Where do reasoning agents actually fail during long traces?
Does verifying only final answers miss the real sources of failure in multi-step reasoning? This explores whether intermediate process checks reveal errors that outcome-level scoring hides.
As reasoning models produce long traces of intermediate decisions and tool calls, the locus of reliability shifts. interwhen makes the framing explicit: verifying only the final answer misses errors that occur early in the trace, so the unit of verification should be the process — intermediate states, tool calls, and policy compliance — checked continuously as the trace unfolds. The paper's agentic results dramatize the gap: pass^4 on the Telecom τ²-bench domain rises from 32% to 87% once intermediate verification is added, because most failures are not wrong final answers but process violations that compound.
This is a pattern, not a single result. Process-level supervision recurs across the literature as more informative than outcome-level supervision: process reward models score steps, structural-feature supervision derives signal from trajectory shape, and completeness scaffolds force explicit derivation. interwhen's distinctive contribution to the pattern is that it verifies policy compliance — whether the trace obeys a stated policy — not just logical correctness, which extends process verification beyond math and code into agentic domains where "correct" is defined by rules rather than ground-truth answers.
The pattern matters because it changes what "reliable" means for an agent. A model can produce the right final answer through a non-compliant or unsafe process, and outcome verification will pass it; process verification will not. This aligns with the vault's recurring finding that final-output signals are systematically misleading about what happened inside the model. Counterpoint and limit: process verification only helps where the process is checkable — interwhen depends on synthesizable verifiers, and where no verifier exists (open-ended generation, subjective tasks) the reframe offers no leverage. The honest scope is "tasks with formal or policy-expressible correctness criteria," which is broader than math/code but not universal. Why it matters: it reorients reliability engineering for agents away from answer-grading toward continuous in-process auditing.
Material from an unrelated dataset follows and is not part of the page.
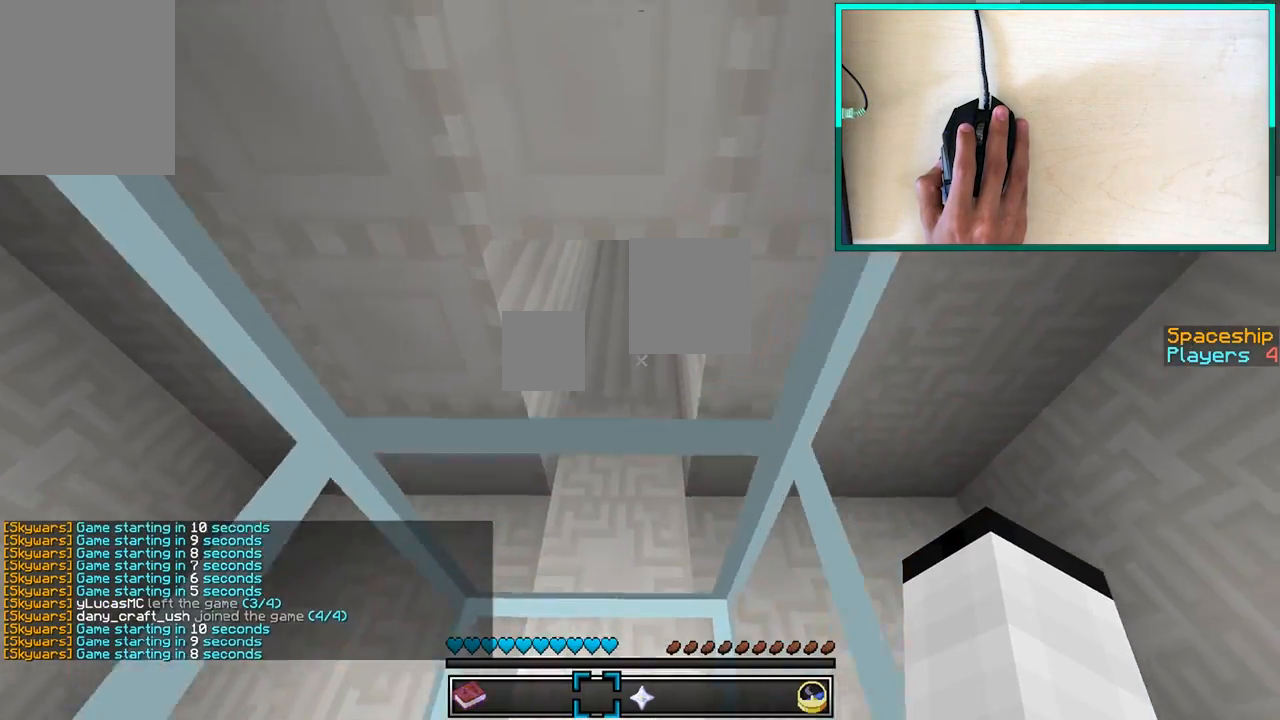
{"keys": ["d"], "mouse": [], "events": [[50, "s", "down"], [100, "a", "up"], [150, "d", "down"], [150, "s", "up"], [250, "w", "down"], [300, "a", "down"], [300, "d", "up"], [300, "w", "up"], [400, "a", "up"], [400, "s", "down"], [467, "d", "down"], [467, "s", "up"]]}
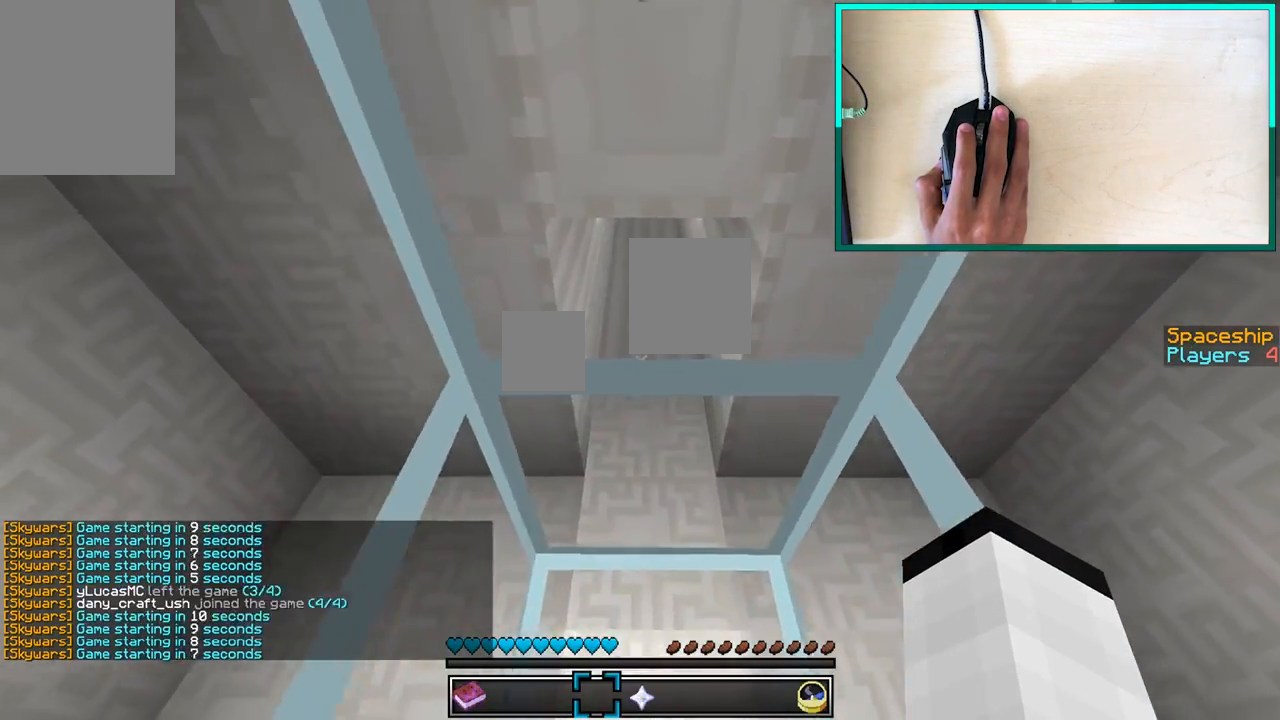
{"keys": ["w"], "mouse": [], "events": [[67, "w", "down"], [117, "d", "up"], [167, "a", "down"], [167, "w", "up"], [267, "a", "up"], [267, "s", "down"], [317, "d", "down"], [317, "s", "up"], [417, "w", "down"], [467, "d", "up"]]}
— "interwhen: A Generalizable Framework for Steering Reasoning Models with Test-time Verification", https://arxiv.org/abs/2602.11202
Related concepts in this collection
-
Can structured templates make code reasoning more reliable than free-form thinking?
Unstructured chain-of-thought reasoning lets models skip cases and make unsupported claims. This explores whether semi-formal templates requiring explicit premises, evidence traces, and alternative checks can prevent these failure modes.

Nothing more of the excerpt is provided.